(OSV News) — In November, NET Ministries, a Minnesota-based Catholic youth ministry that has been inspiring and forming young people to live their faith for decades, announced that it was expanding its outreach to Hispanic youth through its YDisciple project.
They have been collaborating with Juan Diego Network, a Catholic intercultural marketing and communications agency focused on the Latino community, to “bring the YDisciple project into Spanish, adapting it to the needs of the Latino culture,” according to a press release.
YDisciple is a platform intended “to provide formation resources for adults and teaching materials for youth, focusing on creating small groups that foster meaningful faith discussions and reflections,” it said in Spanish. Among the resources are videos, guides for participants and leaders, and resources for parents.
OSV News spoke with Annie Grandell, director of YDisciple, who cited studies stating that approximately 60% of Catholics under the age of 18 in the United States are Hispanic. But, she said, she sees these young people “incredibly underserved by resources because most resources in the Catholic space in the American church are for Anglo students.”
Grandell said that through this initiative, YDisciple wanted to serve Hispanic Catholics in the United States by creating high-quality content for Spanish-speaking audiences. She said that in addition to videos for teens translated and dubbed into Spanish by Juan Diego Network, YDisciple has resources for adult leaders translated into Spanish.
“We are working to make sure that all of our training video resources are also done in Spanish, not dubbed, not subtitled, but filmed in Spanish by Spanish-speaking presenters,” Grandell said.
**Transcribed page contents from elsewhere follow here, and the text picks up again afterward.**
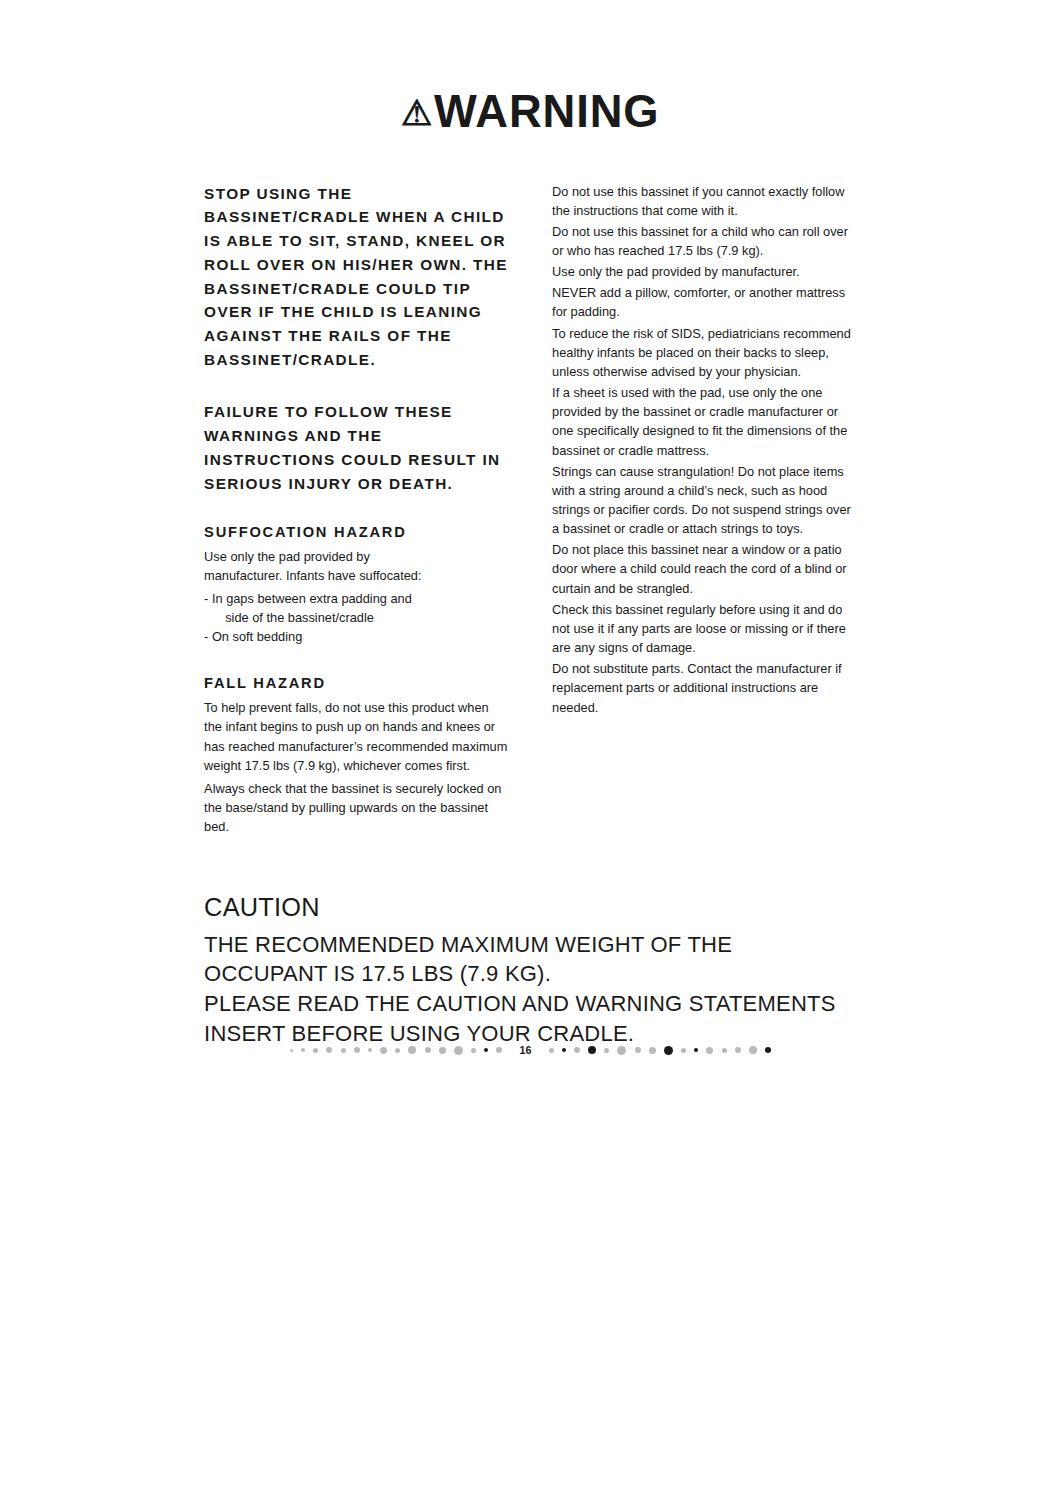⚠WARNING
Stop using the bassinet/cradle when a child is able to sit, stand, kneel or roll over on his/her own. The bassinet/cradle could tip over if the child is leaning against the rails of the bassinet/cradle.
Failure to follow these warnings and the instructions could result in serious injury or death.
Suffocation Hazard
Use only the pad provided by
manufacturer. Infants have suffocated:
- In gaps between extra padding and
side of the bassinet/cradle
- On soft bedding
Fall Hazard
To help prevent falls, do not use this product when the infant begins to push up on hands and knees or has reached manufacturer’s recommended maximum weight 17.5 lbs (7.9 kg), whichever comes first.
Always check that the bassinet is securely locked on the base/stand by pulling upwards on the bassinet bed.
Do not use this bassinet if you cannot exactly follow the instructions that come with it.
Do not use this bassinet for a child who can roll over or who has reached 17.5 lbs (7.9 kg).
Use only the pad provided by manufacturer.
NEVER add a pillow, comforter, or another mattress for padding.
To reduce the risk of SIDS, pediatricians recommend healthy infants be placed on their backs to sleep, unless otherwise advised by your physician.
If a sheet is used with the pad, use only the one provided by the bassinet or cradle manufacturer or one specifically designed to fit the dimensions of the bassinet or cradle mattress.
Strings can cause strangulation! Do not place items with a string around a child’s neck, such as hood strings or pacifier cords. Do not suspend strings over a bassinet or cradle or attach strings to toys.
Do not place this bassinet near a window or a patio door where a child could reach the cord of a blind or curtain and be strangled.
Check this bassinet regularly before using it and do not use it if any parts are loose or missing or if there are any signs of damage.
Do not substitute parts. Contact the manufacturer if replacement parts or additional instructions are needed.
CAUTION
The recommended maximum weight of the occupant is 17.5 lbs (7.9 kg).
Please read the caution and warning statements insert before using your cradle.
16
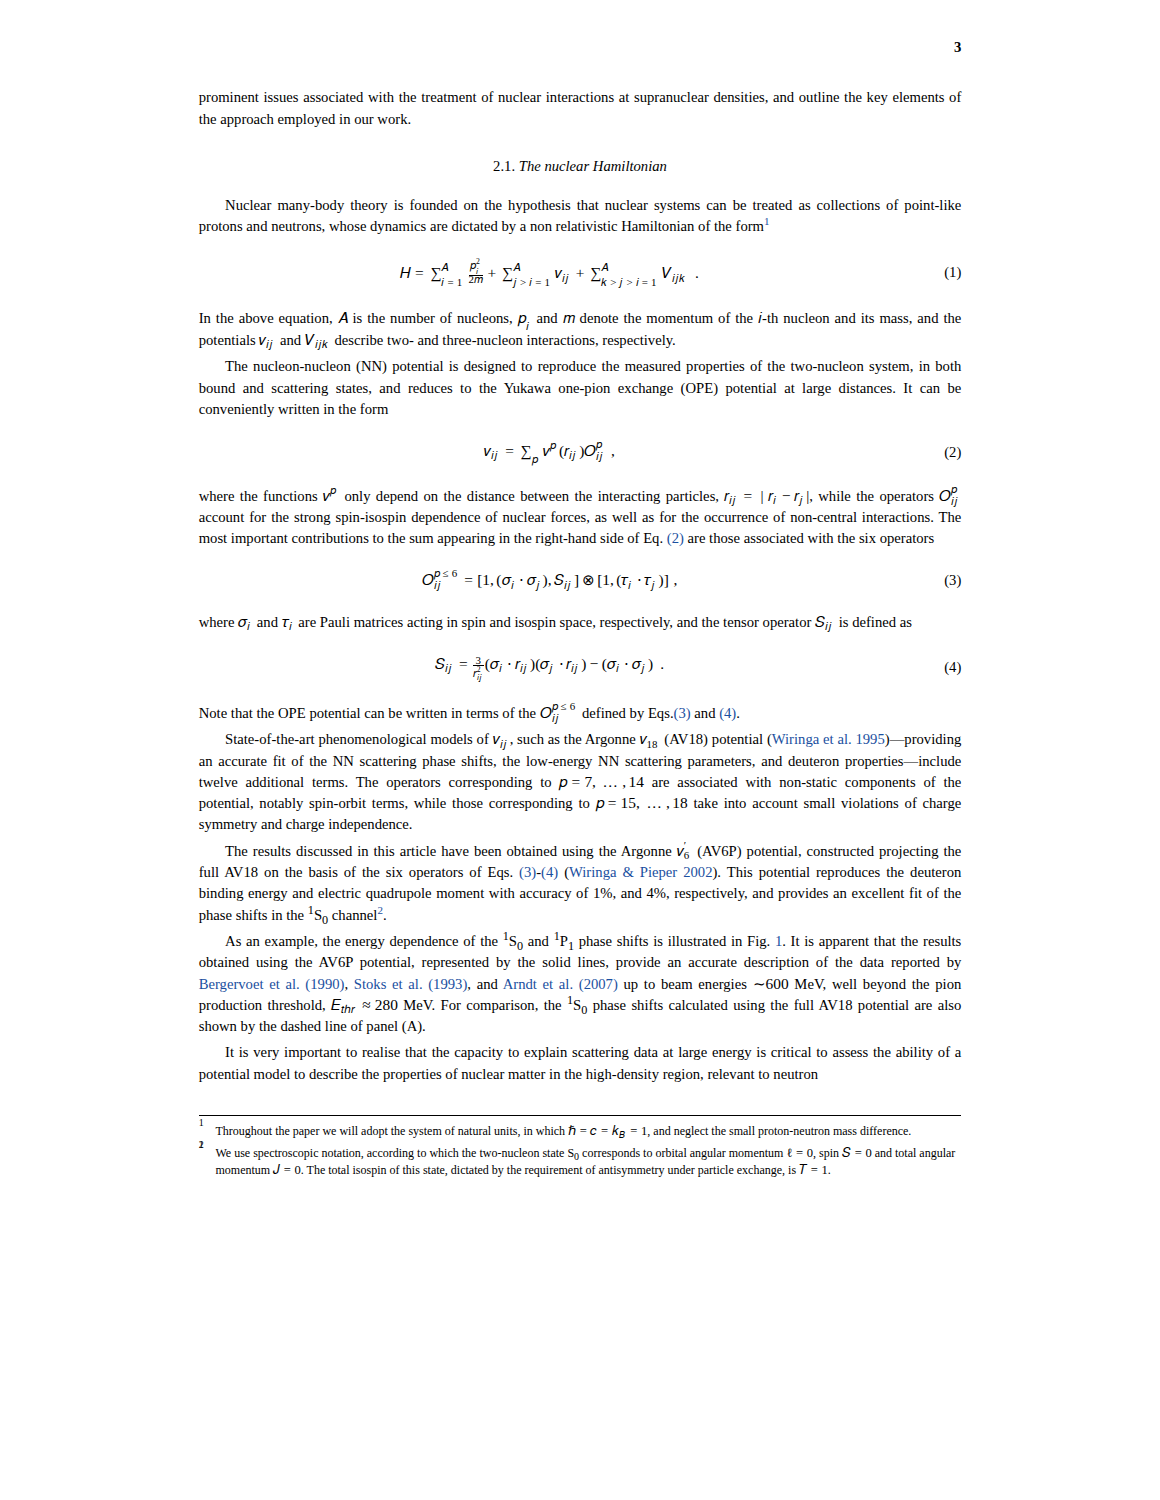3
prominent issues associated with the treatment of nuclear interactions at supranuclear densities, and outline the key elements of the approach employed in our work.
2.1. The nuclear Hamiltonian
Nuclear many-body theory is founded on the hypothesis that nuclear systems can be treated as collections of point-like protons and neutrons, whose dynamics are dictated by a non relativistic Hamiltonian of the form1
H = ∑ i=1 A pi2 2m + ∑ j>i=1 A vij + ∑ k>j>i=1 A Vijk .
(1)
In the above equation, A is the number of nucleons, pi and m denote the momentum of the i-th nucleon and its mass, and the potentials vij and Vijk describe two- and three-nucleon interactions, respectively.
The nucleon-nucleon (NN) potential is designed to reproduce the measured properties of the two-nucleon system, in both bound and scattering states, and reduces to the Yukawa one-pion exchange (OPE) potential at large distances. It can be conveniently written in the form
vij = ∑p vp (rij) Oijp ,
(2)
where the functions vp only depend on the distance between the interacting particles, rij=|ri−rj|, while the operators Oijp account for the strong spin-isospin dependence of nuclear forces, as well as for the occurrence of non-central interactions. The most important contributions to the sum appearing in the right-hand side of Eq. (2) are those associated with the six operators
Oijp≤6 = [1, (σi⋅σj) , Sij ] ⊗ [1, (τi⋅τj) ] ,
(3)
where σi and τi are Pauli matrices acting in spin and isospin space, respectively, and the tensor operator Sij is defined as
Sij = 3rij2 (σi⋅rij) (σj⋅rij) − (σi⋅σj) .
(4)
Note that the OPE potential can be written in terms of the Oijp≤6 defined by Eqs.(3) and (4).
State-of-the-art phenomenological models of vij, such as the Argonne v18 (AV18) potential (Wiringa et al. 1995)—providing an accurate fit of the NN scattering phase shifts, the low-energy NN scattering parameters, and deuteron properties—include twelve additional terms. The operators corresponding to p=7,…,14 are associated with non-static components of the potential, notably spin-orbit terms, while those corresponding to p=15,…,18 take into account small violations of charge symmetry and charge independence.
The results discussed in this article have been obtained using the Argonne v6′ (AV6P) potential, constructed projecting the full AV18 on the basis of the six operators of Eqs. (3)-(4) (Wiringa & Pieper 2002). This potential reproduces the deuteron binding energy and electric quadrupole moment with accuracy of 1%, and 4%, respectively, and provides an excellent fit of the phase shifts in the 1S0 channel2.
As an example, the energy dependence of the 1S0 and 1P1 phase shifts is illustrated in Fig. 1. It is apparent that the results obtained using the AV6P potential, represented by the solid lines, provide an accurate description of the data reported by Bergervoet et al. (1990), Stoks et al. (1993), and Arndt et al. (2007) up to beam energies ∼600 MeV, well beyond the pion production threshold, Ethr≈280 MeV. For comparison, the 1S0 phase shifts calculated using the full AV18 potential are also shown by the dashed line of panel (A).
It is very important to realise that the capacity to explain scattering data at large energy is critical to assess the ability of a potential model to describe the properties of nuclear matter in the high-density region, relevant to neutron
1 Throughout the paper we will adopt the system of natural units, in which ℏ=c=kB=1, and neglect the small proton-neutron mass difference.
2 We use spectroscopic notation, according to which the two-nucleon state 1S0 corresponds to orbital angular momentum ℓ=0, spin S=0 and total angular momentum J=0. The total isospin of this state, dictated by the requirement of antisymmetry under particle exchange, is T=1.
According to Grandell, this effort goes beyond simply translating because “it’s not always as simple as a one-to-one translation, because there might be a term that we use in English that doesn’t translate easily into Spanish.
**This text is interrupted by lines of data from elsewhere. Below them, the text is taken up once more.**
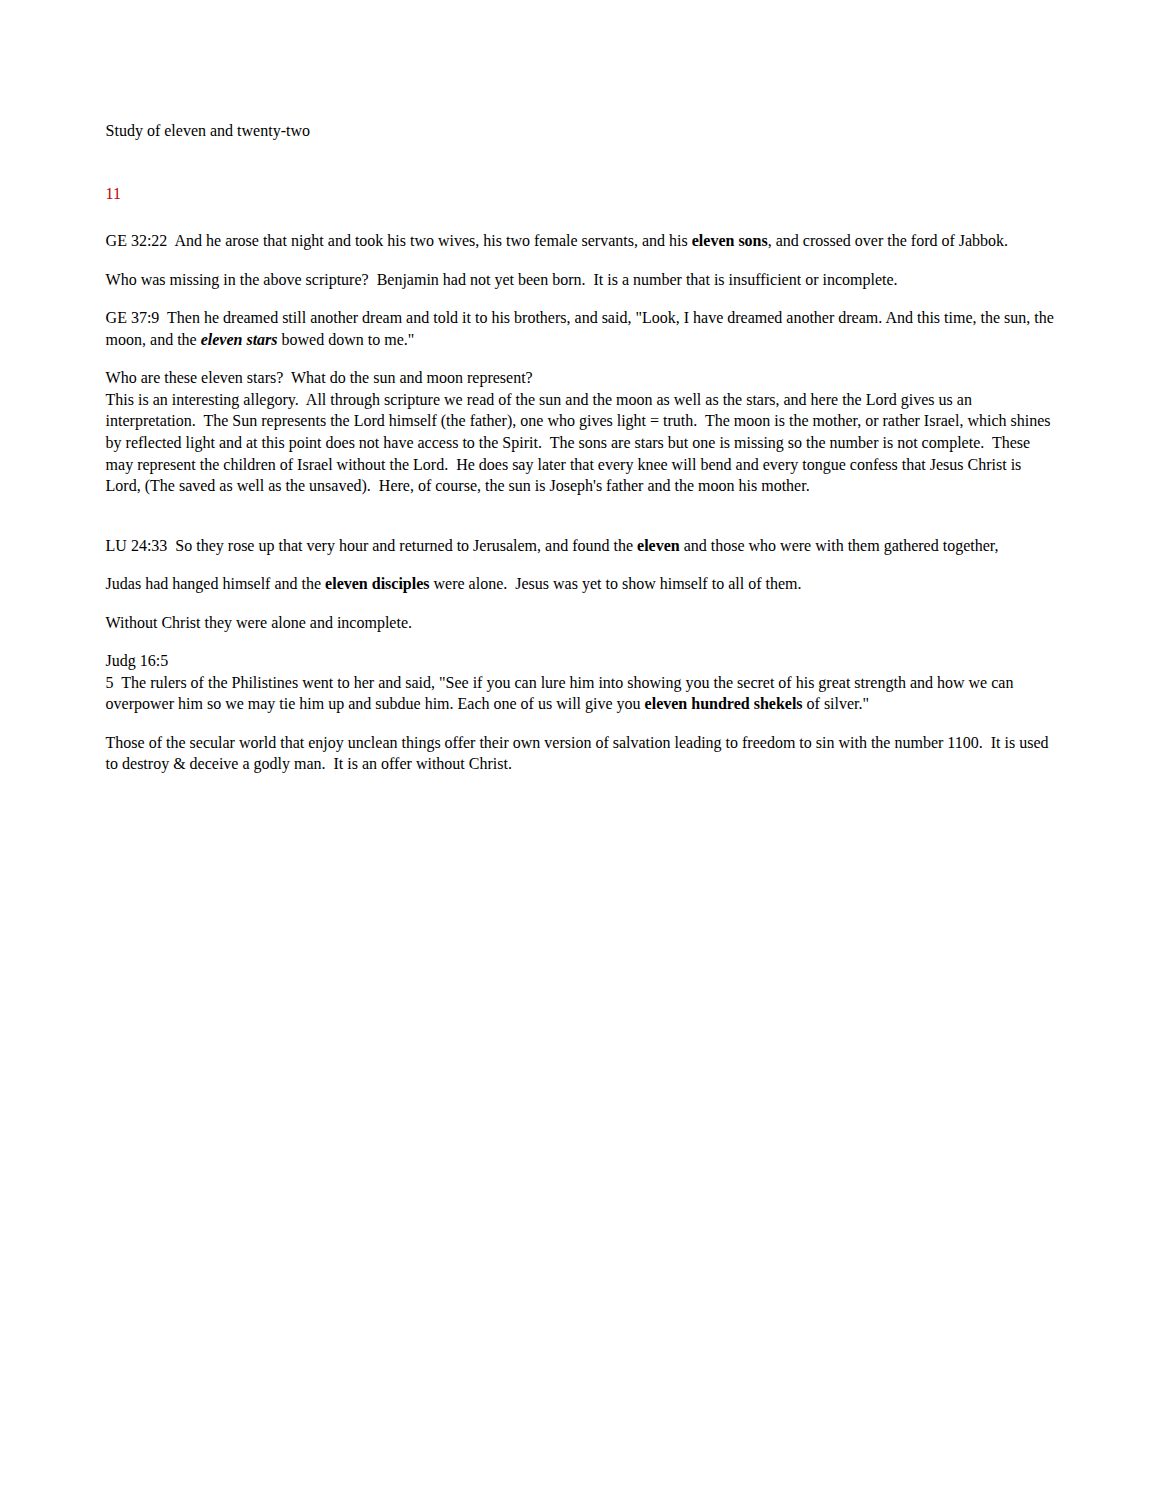Study of eleven and twenty-two
11
GE 32:22 And he arose that night and took his two wives, his two female servants, and his eleven sons, and crossed over the ford of Jabbok.
Who was missing in the above scripture? Benjamin had not yet been born. It is a number that is insufficient or incomplete.
GE 37:9 Then he dreamed still another dream and told it to his brothers, and said, "Look, I have dreamed another dream. And this time, the sun, the moon, and the eleven stars bowed down to me."
Who are these eleven stars? What do the sun and moon represent?
This is an interesting allegory. All through scripture we read of the sun and the moon as well as the stars, and here the Lord gives us an interpretation. The Sun represents the Lord himself (the father), one who gives light = truth. The moon is the mother, or rather Israel, which shines by reflected light and at this point does not have access to the Spirit. The sons are stars but one is missing so the number is not complete. These may represent the children of Israel without the Lord. He does say later that every knee will bend and every tongue confess that Jesus Christ is Lord, (The saved as well as the unsaved). Here, of course, the sun is Joseph's father and the moon his mother.
LU 24:33 So they rose up that very hour and returned to Jerusalem, and found the eleven and those who were with them gathered together,
Judas had hanged himself and the eleven disciples were alone. Jesus was yet to show himself to all of them.
Without Christ they were alone and incomplete.
Judg 16:5
5 The rulers of the Philistines went to her and said, "See if you can lure him into showing you the secret of his great strength and how we can overpower him so we may tie him up and subdue him. Each one of us will give you eleven hundred shekels of silver."
Those of the secular world that enjoy unclean things offer their own version of salvation leading to freedom to sin with the number 1100. It is used to destroy & deceive a godly man. It is an offer without Christ.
“So, we make sure that our translators understand the context of pastoral ministry so that they can make sense in Spanish in that pastoral context,” she explained.
Grandell said that one of YDisciple’s primary audiences is between 11 and 18 years old, but her team understands the importance of preparing adult and young adult leaders because they have the task of evangelizing children, teens and other young adults.
“We also put a lot of effort into our adult resources, our training, our leader guides, so they know how to ask good questions, with tips on how to listen to teenagers and answer their questions,” she said.
In September, two series, “Dios es …” (“God Is …”) and “La invitación” (“The Invitation”), were launched on YDisciple.tv. Since then, Spanish-language resources such as a leader’s guide and a series on living with the Holy Spirit have also been included.
Speaking about the “God Is …” video collection, Grandell said it is produced in both English and Spanish, so they hired two different voice actors to read the script, one in English and one in Spanish.
Each of the eight videos in the “Dios es …” collection includes a guide for leaders to facilitate a meaningful conversation with teens, a participant handout, and a handout so parents know what their children discussed.
Grandell explained that, although this collection focuses on topics such as the Incarnation and the Revelation of the Lord, English- and Spanish-speaking youth don’t necessarily ask questions about these things.
Young people are asking what makes Christianity so special or whether God is real, she said. “So, we reverse-engineered the content and started with the questions that they are actually asking,” Grandell explained.
Questions such as, “Where is God in my suffering?” in order to “answer with the beautiful Catholic teaching on suffering so that it makes sense to where their hearts really are,” she said.
Grandell also highlighted the work Juan Diego Network has done for over a year and a half. “They were able to bring that (discipleship) to life in a way that I never would have been able to. They were just an incredible partner on this project, and I look forward to working with them again as we continue to grow this resource,” she said.
José Manuel De Urquidi, founder of Juan Diego Network, spoke with OSV News about his contribution to YDisciple. “Our job was to be able to adapt it to Spanish to speak to young Latinos in the United States,” he said. “It’s a very different culture; even though their primary language in many cases is English, faith is consumed in Spanish.”
He added that YDisciple resources focus “not only on bringing young people closer to Christ, but getting them to continue to grow in their faith and to stay, because we are also seeing that young Latinos are leaving the Catholic Church when they are in their 25s and 30s.”
“We have a lot of hope for what is happening at YDisciple,” De Urquidi said.
According to Grandell, new series in both English and Spanish are planned for simultaneous production in the future.
“Sometimes we can be thinking and thinking about how to make the youth of today be entertained and at the same time deepen their faith and it sounds like an impossible mission,” De Urquidi said. “This here makes it easy for them so that in a very entertaining way, they can enter further into the truths of their life and the ultimate goal, which is Christ.”
Marietha Góngora V. writes for OSV News from Washington.